Berlin (ots) – Anlässlich eines Besuches im Athener
Frauengefängnis hat die Landesvorsitzende der Berliner Linkspartei,
Katina Schubert, die Freilassung der Flüchtlingsaktivistin Sarah
Mardini gefordert. Die in Berlin studierende, 2015 aus Syrien
geflohene Flüchtlingsaktivistin sitzt seit dem 21. August 2018 in
Griechenland im Gefängnis. Die griechischen Behörden werfen Mardini
und weiteren Beschuldigten vor, Migranten bei der illegalen Einreise
geholfen zu haben. »Sarah Mardini ist davon überzeugt, kein
Verbrechen begangen zu haben. Sie habe nur Menschen geholfen, und
dazu steht sie«, sagte Schubert nach dem Besuch im Gefängnis dem
»neuen deutschland« (Donnerstagausgabe). Mardini gehe deshalb davon
aus, dass sie bald entlassen werde, so Schubert. Der Besuch im
Gefängnis fand im Rahmen einer Reise einer Delegation der Linkspartei
aus Berlin, Brandenburg und Thüringen statt, bei der die Politiker
aus Deutschland hochrangige Politikern der griechischen
Regierungspartei Syriza trafen. Mardini, die zwar keine deutsche
Staatsangehörigkeit besitzt, aber eine Aufenhaltserlaubnis für
Deutschland, wird konsularisch von der Deutschen Botschaft betreut.

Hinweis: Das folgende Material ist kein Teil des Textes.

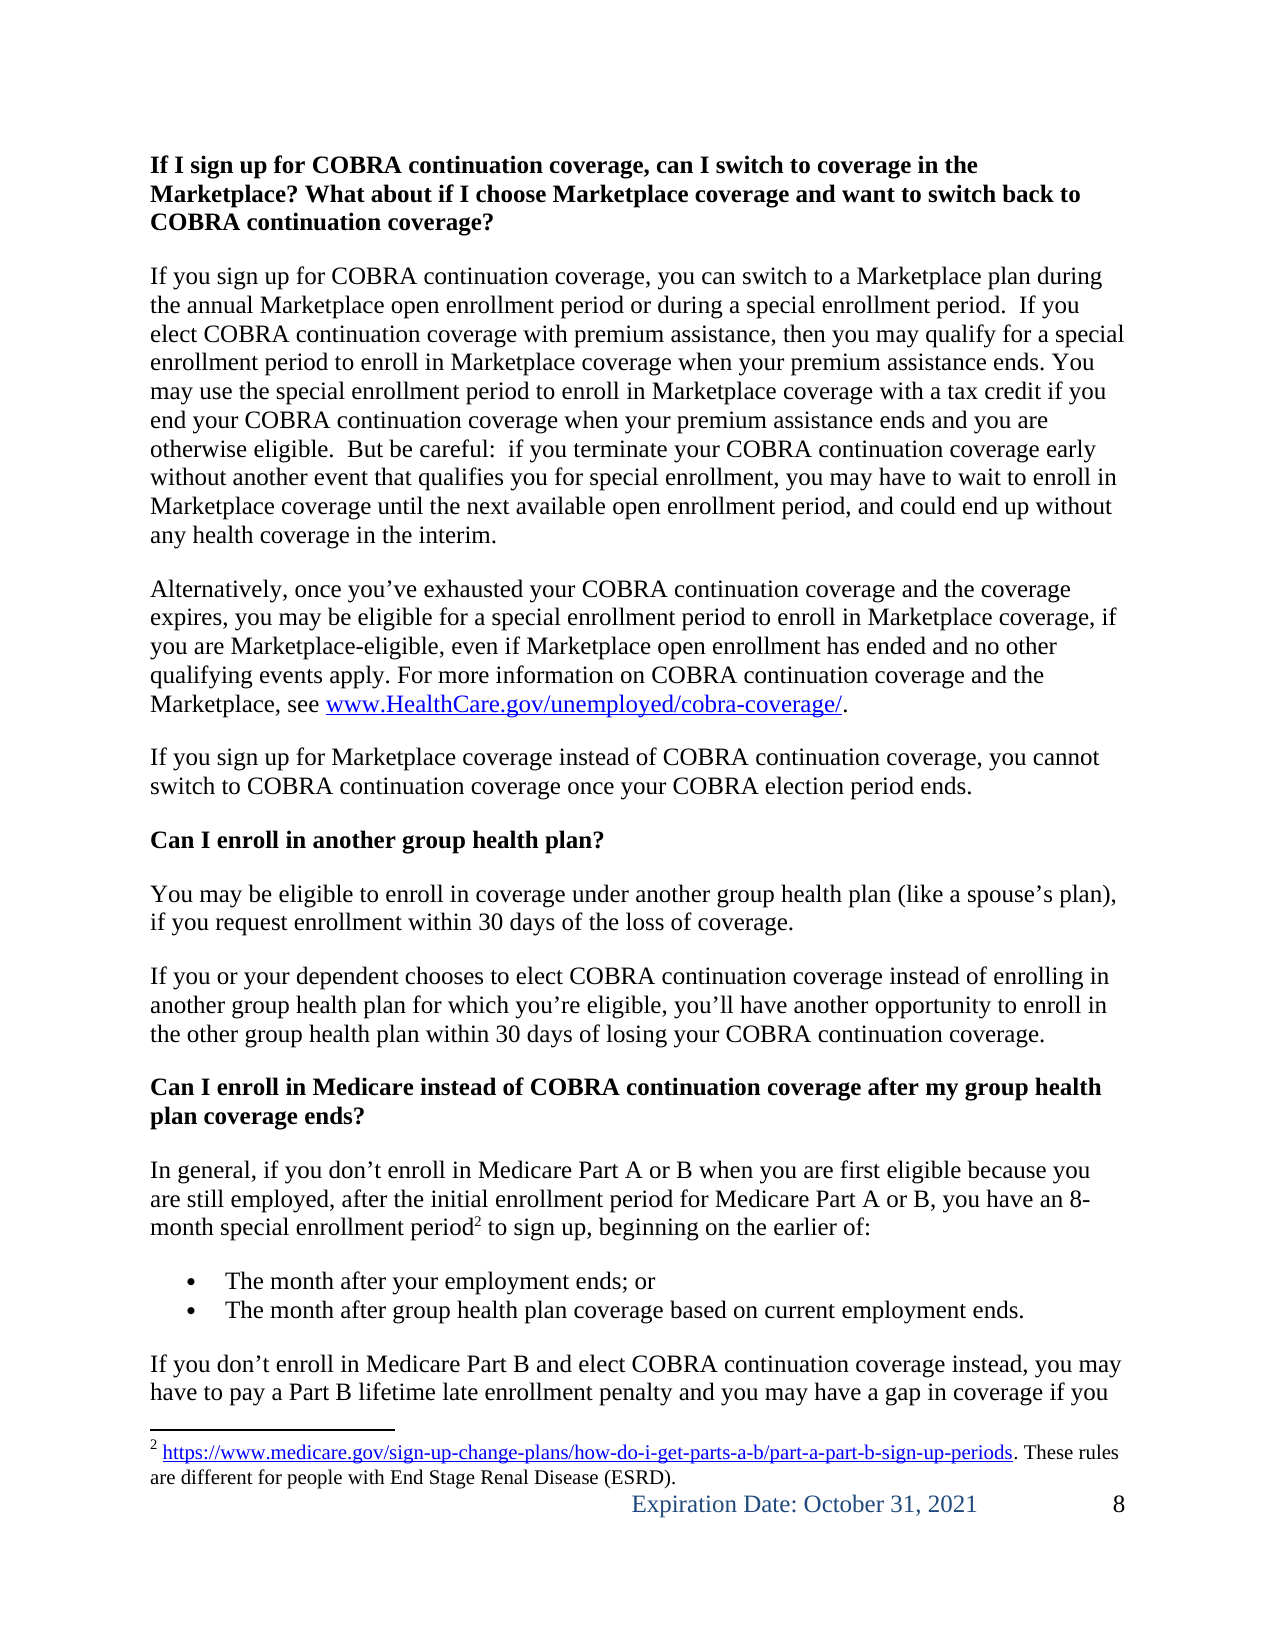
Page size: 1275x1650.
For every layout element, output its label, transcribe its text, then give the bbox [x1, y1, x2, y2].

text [150, 1349, 1125, 1406]
subtitle Can I enroll in Medicare instead of COBRA continuation coverage after my group health plan coverage ends? [150, 1072, 1125, 1130]
text If you sign up for COBRA continuation coverage, you can switch to a Marketplace plan during the annual Marketplace open enrollment period or during a special enrollment period. If you elect COBRA continuation coverage with premium assistance, then you may qualify for a special enrollment period to enroll in Marketplace coverage when your premium assistance ends. You may use the special enrollment period to enroll in Marketplace coverage with a tax credit if you end your COBRA continuation coverage when your premium assistance ends and you are otherwise eligible. But be careful: if you terminate your COBRA continuation coverage early without another event that qualifies you for special enrollment, you may have to wait to enroll in Marketplace coverage until the next available open enrollment period, and could end up without any health coverage in the interim. [150, 261, 1125, 549]
list The month after group health plan coverage based on current employment ends. [187, 1295, 1125, 1324]
text Alternatively, once you’ve exhausted your COBRA continuation coverage and the coverage expires, you may be eligible for a special enrollment period to enroll in Marketplace coverage, if you are Marketplace-eligible, even if Marketplace open enrollment has ended and no other qualifying events apply. For more information on COBRA continuation coverage and the Marketplace, see www.HealthCare.gov/unemployed/cobra-coverage/. [150, 574, 1125, 717]
text You may be eligible to enroll in coverage under another group health plan (like a spouse’s plan), if you request enrollment within 30 days of the loss of coverage. [150, 879, 1125, 936]
text If you sign up for Marketplace coverage instead of COBRA continuation coverage, you cannot switch to COBRA continuation coverage once your COBRA election period ends. [150, 742, 1125, 800]
text In general, if you don’t enroll in Medicare Part A or B when you are first eligible because you are still employed, after the initial enrollment period for Medicare Part A or B, you have an 8-month special enrollment period to sign up, beginning on the earlier of: [150, 1155, 1125, 1241]
list The month after your employment ends; or [187, 1266, 1125, 1295]
text If you or your dependent chooses to elect COBRA continuation coverage instead of enrolling in another group health plan for which you’re eligible, you’ll have another opportunity to enroll in the other group health plan within 30 days of losing your COBRA continuation coverage. [150, 961, 1125, 1047]
subtitle If I sign up for COBRA continuation coverage, can I switch to coverage in the Marketplace? What about if I choose Marketplace coverage and want to switch back to COBRA continuation coverage? [150, 150, 1125, 236]
subtitle Can I enroll in another group health plan? [150, 825, 1125, 854]
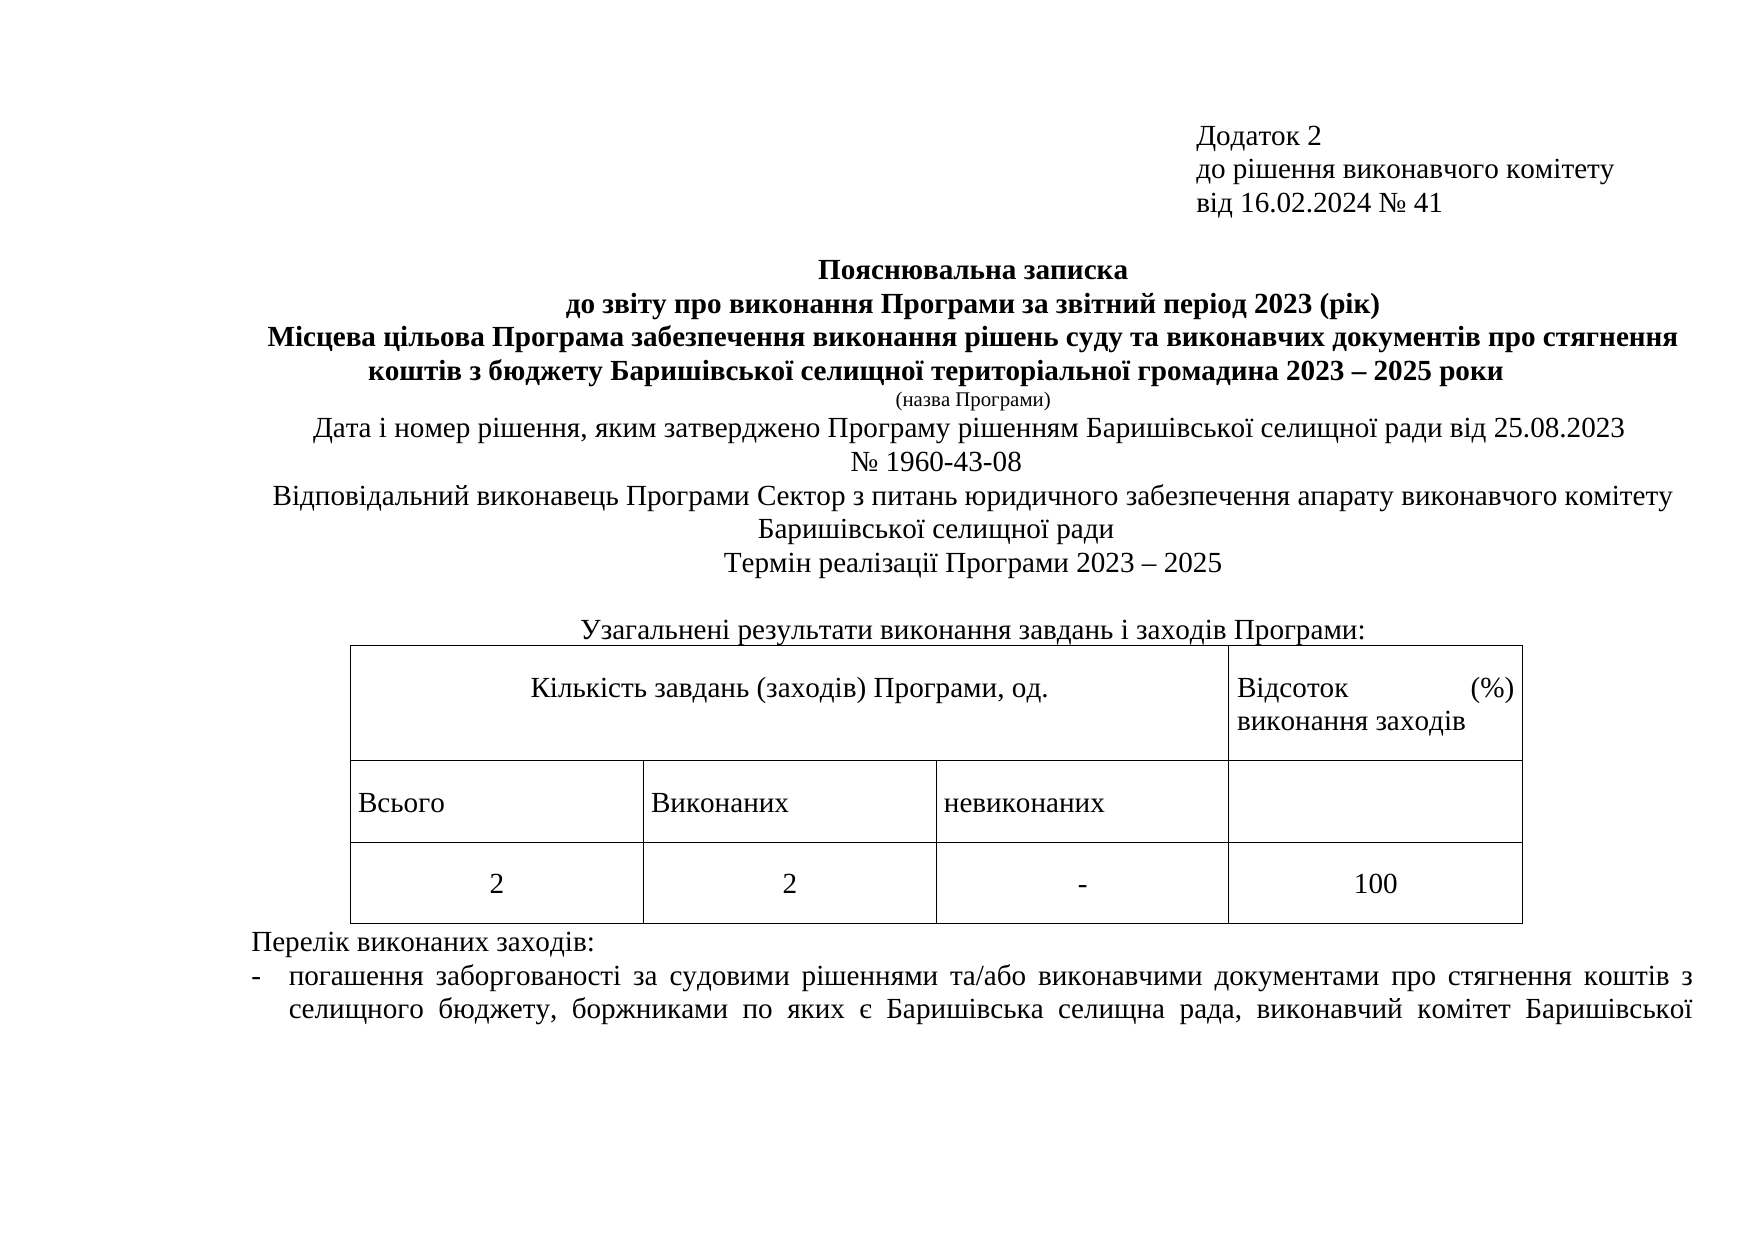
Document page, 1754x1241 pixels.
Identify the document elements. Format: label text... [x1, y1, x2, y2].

In der kommenden Woche soll Mardini, die in Deutschland für ihr
Engagement unter anderem mit einem Bambi ausgezeichnet worden war,
einem Haftrichter vorgeführt werden. »Ich hoffe, dass Sarah Mardini
möglichst schnell wieder entlassen wird. Dafür setzen wir uns auch
bei unseren griechischen Partnern ein«, sagte Schubert dem »nd«.
Schubert hatte vergangegen Dienstag auch den griechischen
Migrationsminister Dimitris Vitsas um Unterstützung für Mardini
gebeten. »Auch ich habe ein Interesse daran, dass das Verfahren
schnell vorankommt«, sagte der Minister. Vitsas sagte darüber hinaus
zu, mit dem Justizminister über den Fall zu sprechen.